** Document extract follows **
The Holy Mountain presents itself as a great visionary work, whose obsession with Tarot cards, New Age mysticism and spiritual envirionmentalism potentially contains the key to all the mysteries of the universe. Its main protagonist is a Jesus-like figure who in his search for immoratlity meets a man known as the Alchemist, played by Jodorowsky himself. The Alchemist teaches the Jesus-figure how to turn his shit into gold in a sequence that depicts this process as a holy ritual of great spiritual importance. This is not even one the five most ridiculous sequences in the film. How about using real toads and lizards, fully dressed in traditional clothes, to depict the colonisation of the Aztecs by the Spaniards? The 'colonising' animals are brought to the 'battlefield' by a man wearing Nazi symbols, while a German war song is playing on the soundtrack. This mishmash of history continues in the next scnee where we see people dressed like Roman aristocrats sell Christian crosses, while American photojournalists harass Mexican women in the midst of what looks like a junta uprising. In another scene the Jesus-like figure takes on a Buddha pose. 

I think that a lot of this is hot air, but Jodorowsky goes to such great lengths to convince you of some greater meaning that he produces some truly astonishing and unique images and juxtapositions. The film at times plays as a colorful surrealist version of Mel Brooks' History of the World and I liked it way more than the deeply annoying El Topo. John Lennon had a different opinion of that film, and is one of the main reasons The Holy Mountain got made. It's co-produced by Allen Klein, the former manager of The Beatles and The Rolling Stones, and this influence is clearly visible here. Aside from the progressive rock riffs on the soundtrack, and the psychedelic guitar weapons, the film has a proudly anti-authoritarian point of view that comes through even when Jodorowsky embraces his most obfuscating tendencies. Sometimes that leads to on-the-nose satire such as the sequence showing how an unidentified country is producing anti-Peruvian toys and comics to brainwash children into war with Peru. But it sometimes also leads to great dark comedy that hits its targets with stunning precision. The president's financial advisor's story is worth showing to anyone mindlessly venerating the Nate Silvers of the world, but the film's absolute highlight is the architect's presentation, a pitch-perfect parody of puffed up Silicon Valley product reveals.     

Friday, November 5, 2021

182. Black Orpheus

Song - Samba Pa Ti (Carlos Santana)

Movie: Black Orpheus - Orfeu Negro (Marcel Camus, 1959)

Up until the final stretch of the film, there is barely a scene in which we don't hear tambourines and other percussion instruments play bossa nova/samba sounds. The music is relentless, especially in scenes where it is not centered, but just a background hum. It feels almost impossible to shut it off either when Orfeu is playing a beautiful song on the guitar or when a loud plane is passing by. And even when three or four different sounds in a scene intermingle, the Brazilian Carnival music, coming from somewhere offscreen, is inescapable. At a certain point this approach starts to grate; the repetitiveness becomes too much, distracting from everything else that is going on. At the same time, I can't remember seeing another film use music in quite this way and while I didn't partuclarly like it, I was at least fascinated by Camus' single-minded commitment.
** End of Document extract **
** Excerpted records follows **
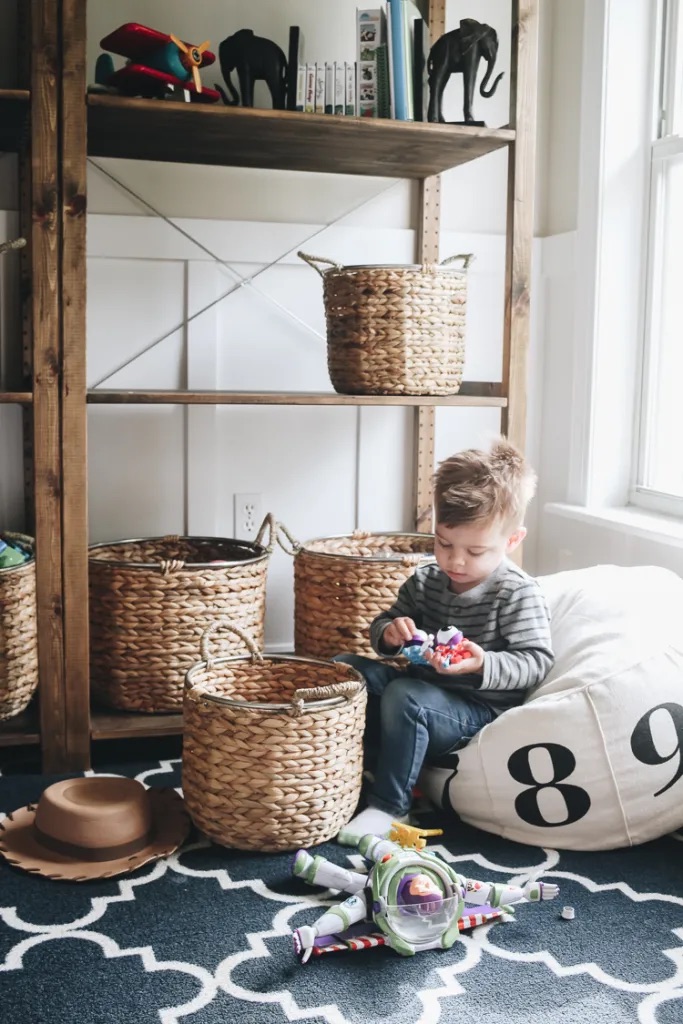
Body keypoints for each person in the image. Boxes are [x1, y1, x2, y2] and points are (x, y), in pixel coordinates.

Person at [334, 437, 554, 844]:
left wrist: (483, 663)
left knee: (405, 696)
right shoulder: (426, 579)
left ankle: (390, 804)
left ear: (512, 541)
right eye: (443, 543)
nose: (455, 561)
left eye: (475, 551)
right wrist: (390, 633)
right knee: (345, 669)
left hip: (473, 710)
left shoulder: (517, 593)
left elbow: (537, 661)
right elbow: (383, 625)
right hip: (418, 690)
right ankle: (351, 768)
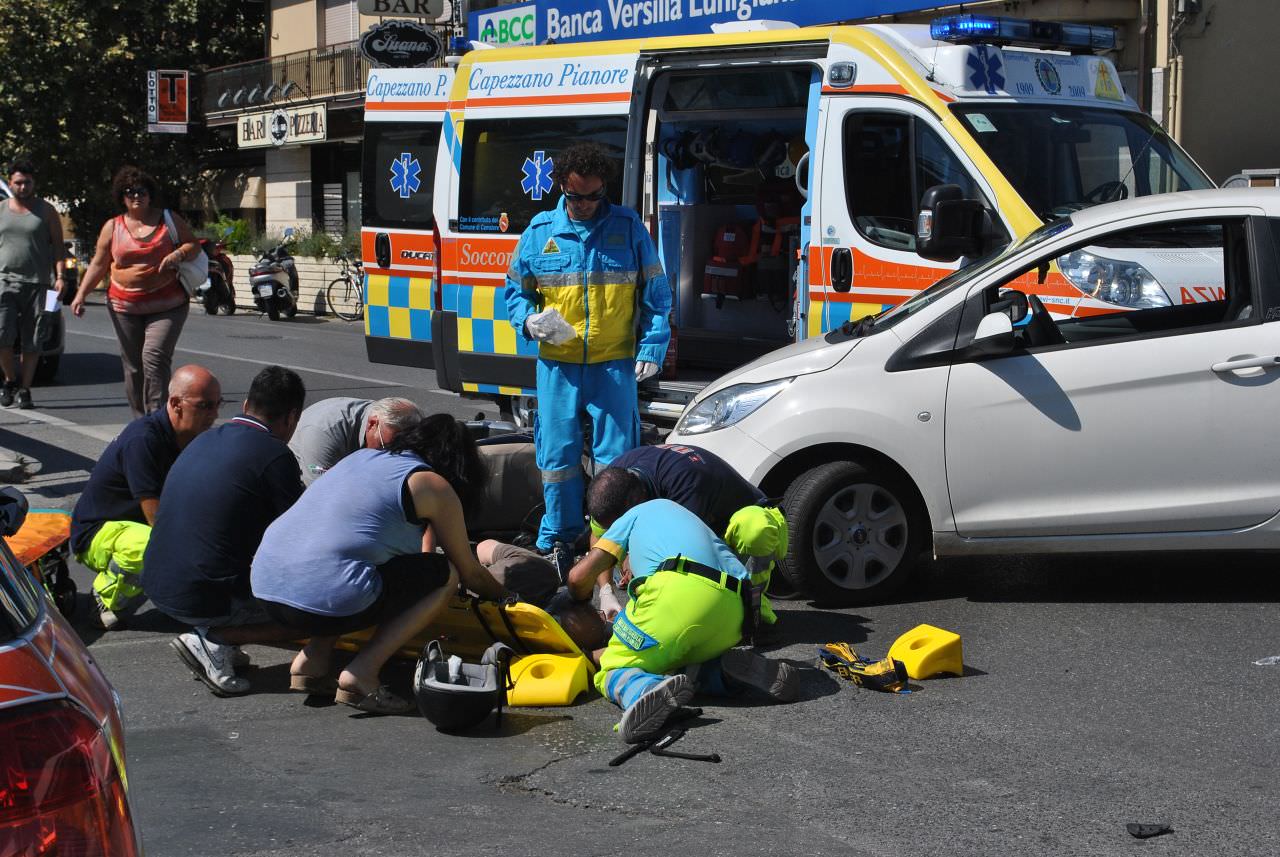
** End of Excerpted records **
* **Task requirements**: Copy the Black Orpheus review from "Up until the" to "Camus' single-minded commitment.", substituting "drums" for "tambourines".

* **Result of this exercise**:
Up until the final stretch of the film, there is barely a scene in which we don't hear drums and other percussion instruments play bossa nova/samba sounds. The music is relentless, especially in scenes where it is not centered, but just a background hum. It feels almost impossible to shut it off either when Orfeu is playing a beautiful song on the guitar or when a loud plane is passing by. And even when three or four different sounds in a scene intermingle, the Brazilian Carnival music, coming from somewhere offscreen, is inescapable. At a certain point this approach starts to grate; the repetitiveness becomes too much, distracting from everything else that is going on. At the same time, I can't remember seeing another film use music in quite this way and while I didn't partuclarly like it, I was at least fascinated by Camus' single-minded commitment.